I’d like to see fewer missed opportunities to study what makes tracking distinctive, hence my top recommendations for future research emphasize this point. Those recommendations are:
To dilute the influence of capacity-one System B processing (@ref(#Cequals1)), use several targets, not just two or three. But remember that even with several targets, a small effect could be explained by a capacity-one process. Test for hemifield specificity as that can help rule out a capacity-one process.
Always test for hemifield specificity! In addition to it helping to rule out a factor having its effect only on a capacity-one process, we know very little about what limited-capacity brain processes are hemisphere-specific, so any results here are likely to be interesting.
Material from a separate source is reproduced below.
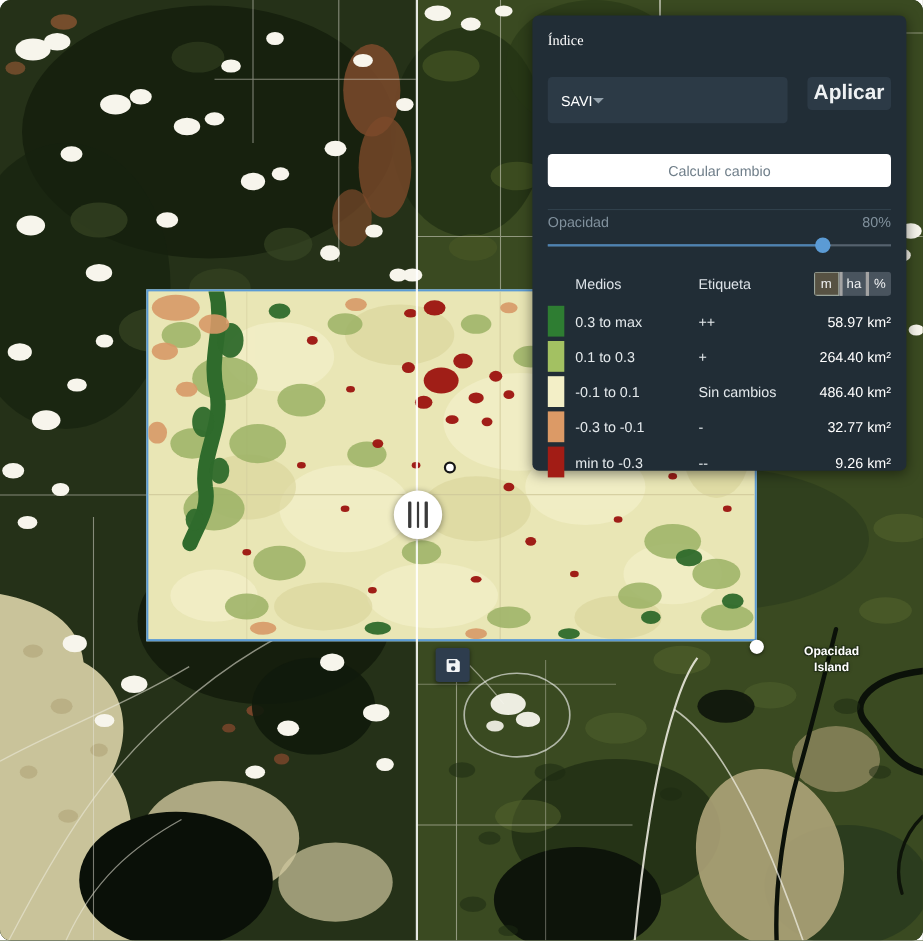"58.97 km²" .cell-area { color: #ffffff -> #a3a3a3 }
As we have seen, MOT is a complex task, so it’s difficult to interpret individual differences and predict whether they will translate to other tasks. Individual-difference studies should use task variations that help isolate the component processes that contribute to overall success or failure, such as spatial interference, temporal interference, and cognitive processing.
For computational modelling as well, don’t restrict oneself to standard MOT tasks with unconstrained trajectories, as that sort of data may not constrain models very much. Show that a model succeeds at task variations that isolate component processes.
13.2 Omissions
Several topics that I originally planned to cover could not be included here, due to limited space. Some of the most important are the role of retinotopic, spatiotopic, and configural representations in tracking (see (Yantis 1992; Bill et al. 2020; Piers D. L. Howe, Pinto, and Horowitz 2010; Meyerhoff et al. 2015; G. Liu et al. 2005; Maechler, Cavanagh, and Tse 2021)), the role of distractor suppression, the role of surface features (Papenmeier et al. 2014), and the findings from dual-task paradigms. I hope those readers whose favorite topic was left out can take some consolation in the fact that my own favorite, the temporal limits on tracking (Alex O. Holcombe and Chen 2013; Roudaia and Faubert 2017), also was not covered. Because that topic has major implications for what the tracking resource actually does during tracking, and whether processing is serial or parallel, I have a separate manuscript about it (Alex O. Holcombe 2022).